For each line below that contains the string "feDisplacementMap", copy that line.

> DATA FOR THIS TASK:
□ □ □ □
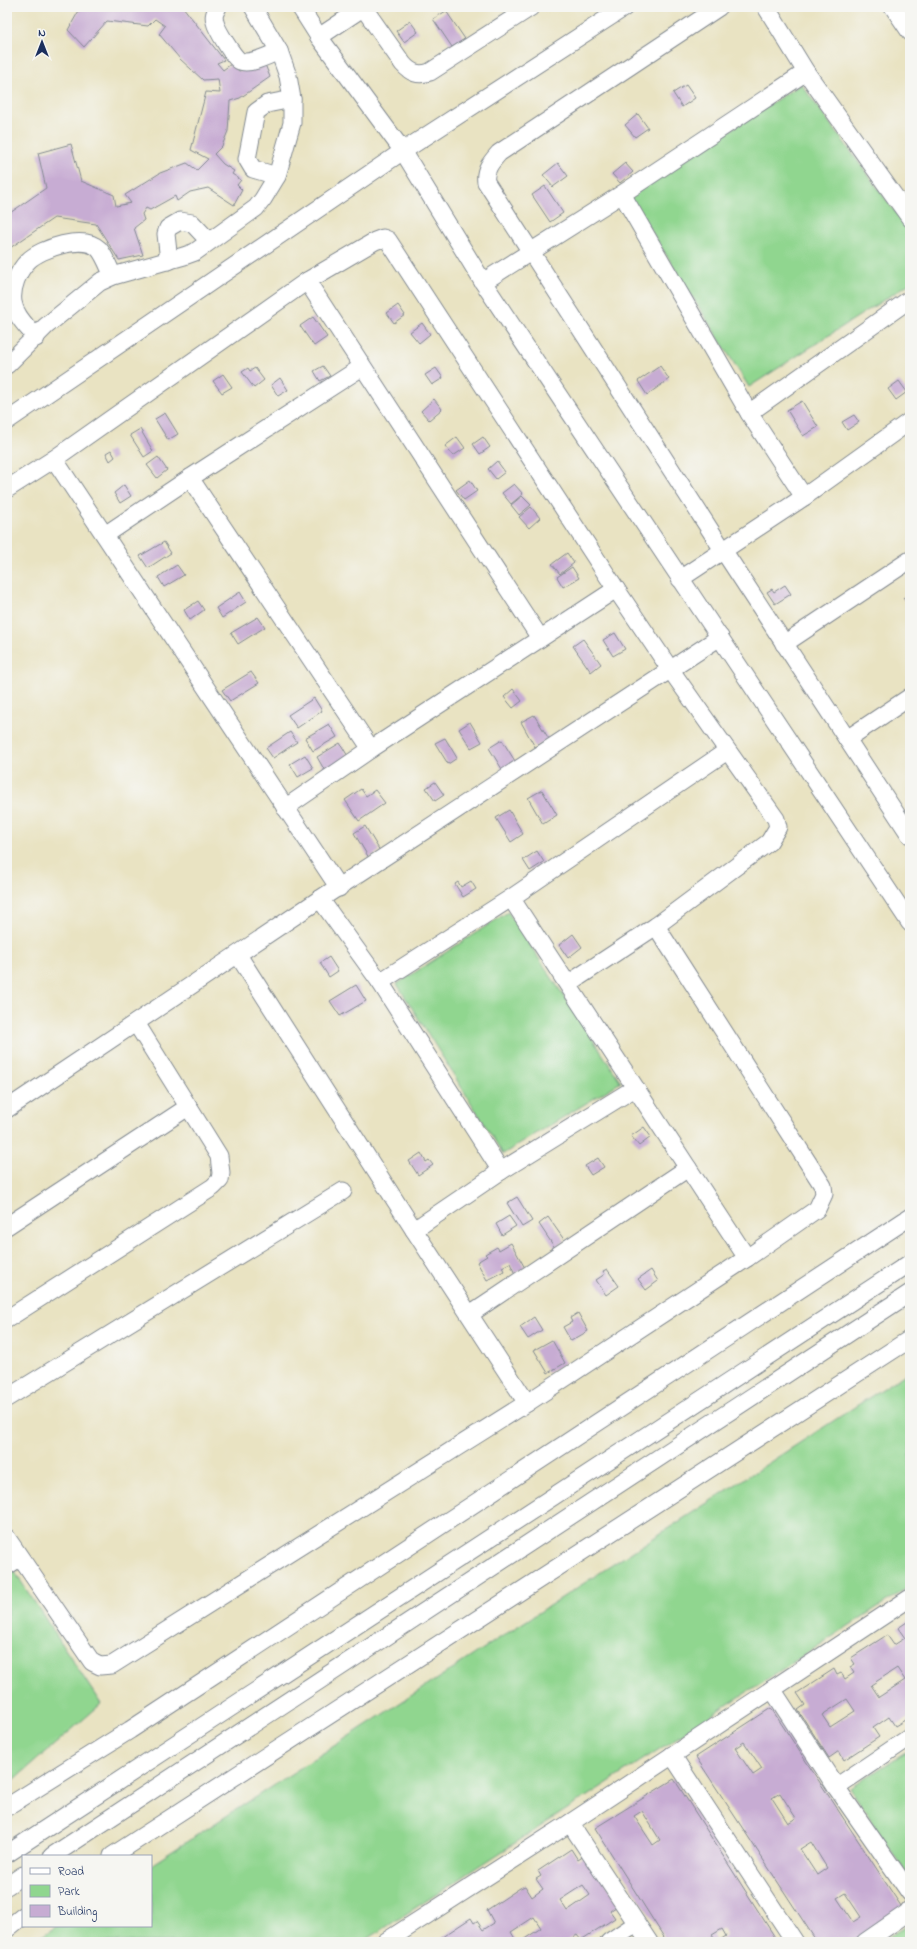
<svg xmlns="http://www.w3.org/2000/svg" width="917" height="1949" viewBox="0 0 917 1949" font-family="'Indie Flower',sans-serif">
<style>
.green{fill:#90d68f;stroke:#568276}
.building{fill:#c7acd3;fill-rule:evenodd}
.lines{fill:none;stroke-linecap:round;stroke-linejoin:round}
.minor-casing{stroke:#828990;stroke-width:19}
.minor{stroke:#fff;stroke-width:17}
</style>
<rect width="100%" height="100%" fill="#f6f6f2"/>
<filter id="ink" filterUnits="userSpaceOnUse"><feTurbulence type="fractalNoise" baseFrequency=".025" numOctaves="2"/><feDisplacementMap in="SourceGraphic" scale="8" xChannelSelector="R" yChannelSelector="G"/><feConvolveMatrix kernelMatrix="1 2 1 2 8 2 1 2 1" color-interpolation-filters="sRGB"/></filter>
<filter id="wash" filterUnits="userSpaceOnUse"><feTurbulence type="fractalNoise" baseFrequency=".012" numOctaves="4" result="noise"/><feDisplacementMap in="SourceGraphic" scale="16" xChannelSelector="R" yChannelSelector="G"/><feGaussianBlur stdDeviation="0.9" result="paint"/><feColorMatrix in="noise" values="0 0 0 0 0 0 0 0 0 0 0 0 0 0 0 0 0 1.4 0 .05"/><feComposite in="paint" operator="in"/></filter>
<g filter="url(#wash)">
<rect width="100%" height="100%" fill="#e9e3c2"/>
<g class="green">
<path d="M801,84L910,232V283L749,387L629,196Z"/>
<path d="M508,912L621,1082L503,1154L397,984Z"/>
<path d="M910,1371V1586L363,1942H33L57,1926H151V1865Z"/>
<path d="M7,1560L101,1704L7,1786Z"/>
<path d="M910,1749V1879L850,1788Z"/>
<path d="M910,1923V1942H881Z"/>
</g>
<g id="blocks">
<g class="building">
<path d="M81,7H149V12L153,7H183L224,60L217,63L223,70L231,64L239,71L249,68L264,62L270,77L240,98L230,101L228,131L222,146L214,154L223,164L234,171L232,174L241,180L237,185L242,190L234,205L208,188L190,192L177,201L175,196L150,210L146,208L142,214L144,220L134,228L143,255L119,260L96,224L54,218L7,250V215L46,188L38,153L71,144L81,181L114,195L116,206L131,203L125,195L160,173L187,163L197,170L208,159L191,150L206,92L220,93L218,79L203,80L180,59L159,34L165,26L155,19L148,26L107,21L84,47L68,30Z"/>
<path d="M446,11L465,39L452,47L433,19Z"/>
<path d="M410,21L418,32L404,42L396,31Z"/>
<path d="M686,85L695,98L682,107L673,93Z"/>
<path d="M638,114L648,128L635,137L625,125Z"/>
<path d="M558,163L568,176L553,187L543,175Z"/>
<path d="M625,163L633,172L620,183L612,174Z"/>
<path d="M545,186L563,213L550,222L532,195Z"/>
<path d="M398,305L405,315L394,323L387,313Z"/>
<path d="M313,317L327,337L314,346L300,326Z"/>
<path d="M422,323L430,334L419,343L410,332Z"/>
<path d="M323,366L330,376L320,381L314,371Z"/>
<path d="M660,366L669,379L647,395L638,381Z"/>
<path d="M248,368L250,371L255,368L264,380L254,388L242,372Z"/>
<path d="M436,368L443,378L432,385L425,375Z"/>
<path d="M223,374L232,387L222,393L213,381Z"/>
<path d="M280,378L288,390L278,396L271,385Z"/>
<path d="M899,381L907,392L896,400L888,389Z"/>
<path d="M434,399L442,409L429,420L421,411Z"/>
<path d="M802,401L818,427L803,436L787,410Z"/>
<path d="M165,413L178,434L168,440L155,419Z"/>
<path d="M854,415L859,422L847,430L842,422Z"/>
<path d="M140,429L153,451L144,457L130,435Z"/>
<path d="M457,437L465,448L453,456L445,446Z"/>
<path d="M483,437L490,447L480,454L473,444Z"/>
<path d="M111,450L115,457L110,461L106,453Z"/>
<path d="M158,457L167,470L157,478L147,465Z"/>
<path d="M497,461L505,472L496,479L488,469Z"/>
<path d="M470,480L477,491L464,500L456,490Z"/>
<path d="M514,484L523,494L511,504L502,493Z"/>
<path d="M124,485L131,496L120,503L114,493Z"/>
<path d="M522,496L531,505L519,515L511,505Z"/>
<path d="M531,507L540,518L529,528L519,517Z"/>
<path d="M164,542L171,553L148,568L140,556Z"/>
<path d="M567,553L574,563L560,574L552,564Z"/>
<path d="M177,565L184,575L164,587L158,577Z"/>
<path d="M572,567L579,578L563,587L557,577Z"/>
<path d="M785,585L791,594L775,604L767,592L772,589L774,592Z"/>
<path d="M240,592L246,602L222,618L216,608Z"/>
<path d="M910,593V607L903,598Z"/>
<path d="M198,601L204,610L190,620L184,610Z"/>
<path d="M258,617L265,627L238,644L231,633Z"/>
<path d="M615,633L625,649L613,656L603,640Z"/>
<path d="M583,639L601,664L591,672L573,646Z"/>
<path d="M251,672L259,683L230,701L222,690Z"/>
<path d="M513,689L522,701L513,708L504,697Z"/>
<path d="M314,698L322,711L297,728L288,715Z"/>
<path d="M534,715L549,739L535,747L521,722Z"/>
<path d="M470,722L482,742L471,748L459,729Z"/>
<path d="M329,724L337,737L313,751L305,738Z"/>
<path d="M290,732L297,742L273,758L266,748Z"/>
<path d="M445,738L457,758L448,764L435,743Z"/>
<path d="M502,740L518,766L505,774L489,748Z"/>
<path d="M340,743L349,758L325,771L317,757Z"/>
<path d="M305,755L313,768L298,777L290,764Z"/>
<path d="M435,782L444,795L435,801L426,788Z"/>
<path d="M361,789L366,796L375,790L385,803L359,821L345,800Z"/>
<path d="M542,790L557,815L543,824L528,798Z"/>
<path d="M509,810L523,834L511,842L496,818Z"/>
<path d="M365,826L380,851L369,858L354,833Z"/>
<path d="M537,851L544,862L530,871L523,860Z"/>
<path d="M471,881L476,889L463,897L455,884L458,882L461,887Z"/>
<path d="M573,934L582,947L568,958L559,945Z"/>
<path d="M329,957L338,971L329,977L320,963Z"/>
<path d="M356,985L366,1001L340,1016L330,1001Z"/>
<path d="M644,1127L651,1137L639,1146L631,1136Z"/>
<path d="M421,1153L426,1162L429,1160L433,1165L418,1175L409,1161Z"/>
<path d="M598,1158L604,1167L591,1175L585,1166Z"/>
<path d="M517,1197L532,1221L522,1227L507,1203Z"/>
<path d="M509,1216L516,1226L502,1235L496,1224Z"/>
<path d="M548,1217L565,1241L555,1248L539,1224Z"/>
<path d="M511,1243L525,1268L515,1274L510,1263L502,1267L504,1271L487,1280L477,1262L487,1256L485,1254L497,1247L499,1250Z"/>
<path d="M607,1269L619,1286L606,1295L596,1280L605,1274L603,1271Z"/>
<path d="M651,1270L658,1281L646,1290L638,1279Z"/>
<path d="M578,1313L588,1331L571,1341L563,1327L572,1322L570,1318Z"/>
<path d="M534,1317L542,1330L528,1339L520,1327Z"/>
<path d="M552,1340L565,1363L548,1373L534,1350Z"/>
<path d="M910,1620V1717L895,1726L889,1717L873,1728L879,1737L844,1760L839,1751L829,1758L798,1710L805,1705L797,1693L834,1669L837,1675L841,1673L845,1679L854,1673L850,1667L855,1664L851,1658L887,1635L894,1645L905,1638L898,1628ZM897,1668L905,1680L879,1697L871,1685ZM847,1699L855,1711L830,1727L822,1715Z"/>
<path d="M771,1708L903,1909L853,1942H817L696,1757ZM744,1742L762,1769L753,1775L735,1748ZM780,1793L796,1818L788,1823L772,1798ZM811,1842L827,1868L817,1875L800,1849ZM845,1893L861,1917L853,1922L837,1898Z"/>
<path d="M674,1779L778,1942H717L726,1936L722,1929L712,1935L716,1942H667L595,1828ZM642,1811L660,1840L653,1845L634,1816Z"/>
<path d="M571,1849L578,1860L587,1854L620,1904L610,1911L615,1918L581,1940L577,1935L566,1942H520L541,1928L534,1917L511,1932L517,1942L436,1941L471,1918L474,1923L477,1921L483,1930L494,1923L487,1910L520,1888L525,1886L532,1897L543,1889L536,1879L541,1876L538,1871ZM583,1885L590,1895L567,1911L560,1900Z"/>
</g>
</g>
</g>
<g filter="url(#ink)">
<use href="#blocks" fill-opacity="0" stroke="#828990" stroke-width="1"/>
<g class="lines">
<g class="minor-casing">
<g id="minor">
<path d="M218,7C215,12 213,16 215,22C216,28 234,59 240,61C251,65 269,55 279,51"/>
<path d="M300,7L319,37L403,151L483,282L910,923"/>
<path d="M363,7L403,64C411,73 418,76 430,72L531,7"/>
<path d="M719,7L499,153C491,162 484,170 486,182L723,550L910,835"/>
<path d="M766,7L806,72L910,218"/>
<path d="M893,7L910,32"/>
<path d="M319,37L364,7"/>
<path d="M277,176L253,169L247,159L256,112L267,104L292,99"/>
<path d="M622,194L749,413L804,497"/>
<path d="M169,261L166,234L168,228L180,221L192,223L209,241"/>
<path d="M307,281L540,638"/>
<path d="M483,282L622,194L806,72"/>
<path d="M36,338C28,327 15,316 13,302C11,288 18,271 28,261C41,248 84,234 99,249C105,256 109,268 113,276"/>
<path d="M7,365L46,326L100,282L113,276L184,256L195,252L256,208L263,199L277,176L292,123V99L288,76L279,51L253,7"/>
<path d="M749,413L910,299"/>
<path d="M7,421L403,151L625,7"/>
<path d="M54,459L339,888"/>
<path d="M190,478L371,749"/>
<path d="M7,489L54,459L307,281L375,241L383,238L388,240L616,589L670,669L776,819L778,827L769,842L656,926L568,984"/>
<path d="M105,535L190,478L362,367"/>
<path d="M680,579L804,497L910,421"/>
<path d="M784,644L910,560"/>
<path d="M847,739L910,697"/>
<path d="M285,808L371,749L616,589"/>
<path d="M511,898L747,1258"/>
<path d="M320,899L380,982L501,1171"/>
<path d="M238,955L414,1230L527,1403"/>
<path d="M380,982L511,898L727,751"/>
<path d="M7,1109L320,899L720,637"/>
<path d="M7,1226L188,1107"/>
<path d="M414,1230L501,1171L635,1088"/>
<path d="M470,1314L688,1168"/>
<path d="M7,1319L213,1187L220,1180L221,1173L219,1156L136,1023"/>
<path d="M7,1398L343,1191"/>
<path d="M7,1538L92,1662L100,1666L112,1665L527,1403L747,1258L817,1209L824,1194L823,1186L656,926"/>
<path d="M7,1566L19,1558"/>
<path d="M772,1689L836,1787L910,1893"/>
<path d="M672,1755L795,1942"/>
<path d="M836,1787L910,1737"/>
<path d="M7,1807L130,1730L910,1217"/>
<path d="M570,1823L649,1942"/>
<path d="M7,1854L910,1263"/>
<path d="M52,1856L910,1293"/>
<path d="M112,1856L910,1339"/>
<path d="M7,1886L23,1875"/>
<path d="M7,1929L23,1916"/>
<path d="M385,1942L570,1823L910,1598"/>
<path d="M609,1942L636,1924"/>
<path d="M865,1942L907,1913L910,1909"/>
</g>
</g>
<use href="#minor" class="minor"/>
</g>
</g>
<rect width="917" height="1949" fill="none" stroke="#f6f6f2" stroke-width="24"/>
<rect x="22" y="1855" width="130" height="72" fill="#f6f6f2" stroke="#9ea6b7"/>
<rect x="30" y="1868" width="20" height="6" fill="#ffffff" stroke="#9ea6b7"/>
<text x="58" y="1875" font-size="12" fill="#1b2f5e">Road</text>
<rect x="30" y="1885" width="20" height="12" fill="#90d68f" stroke="#9ea6b7"/>
<text x="58" y="1895" font-size="12" fill="#1b2f5e">Park</text>
<rect x="30" y="1905" width="20" height="12" fill="#c7acd3" stroke="#9ea6b7"/>
<text x="58" y="1915" font-size="12" fill="#1b2f5e">Building</text>
<g transform="translate(42 42)" stroke="#f6f6f2" stroke-width="3" paint-order="stroke">
<path d="M0-3L7 15L0 10L-7 15Z" fill="#1b2f5e"/>
<text y="-6" font-size="11" font-weight="bold" text-anchor="middle" fill="#1b2f5e">N</text>
</g>
</svg>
□ □ □ □
> RESPONSE:
<filter id="ink" filterUnits="userSpaceOnUse"><feTurbulence type="fractalNoise" baseFrequency=".025" numOctaves="2"/><feDisplacementMap in="SourceGraphic" scale="8" xChannelSelector="R" yChannelSelector="G"/><feConvolveMatrix kernelMatrix="1 2 1 2 8 2 1 2 1" color-interpolation-filters="sRGB"/></filter>
<filter id="wash" filterUnits="userSpaceOnUse"><feTurbulence type="fractalNoise" baseFrequency=".012" numOctaves="4" result="noise"/><feDisplacementMap in="SourceGraphic" scale="16" xChannelSelector="R" yChannelSelector="G"/><feGaussianBlur stdDeviation="0.9" result="paint"/><feColorMatrix in="noise" values="0 0 0 0 0 0 0 0 0 0 0 0 0 0 0 0 0 1.4 0 .05"/><feComposite in="paint" operator="in"/></filter>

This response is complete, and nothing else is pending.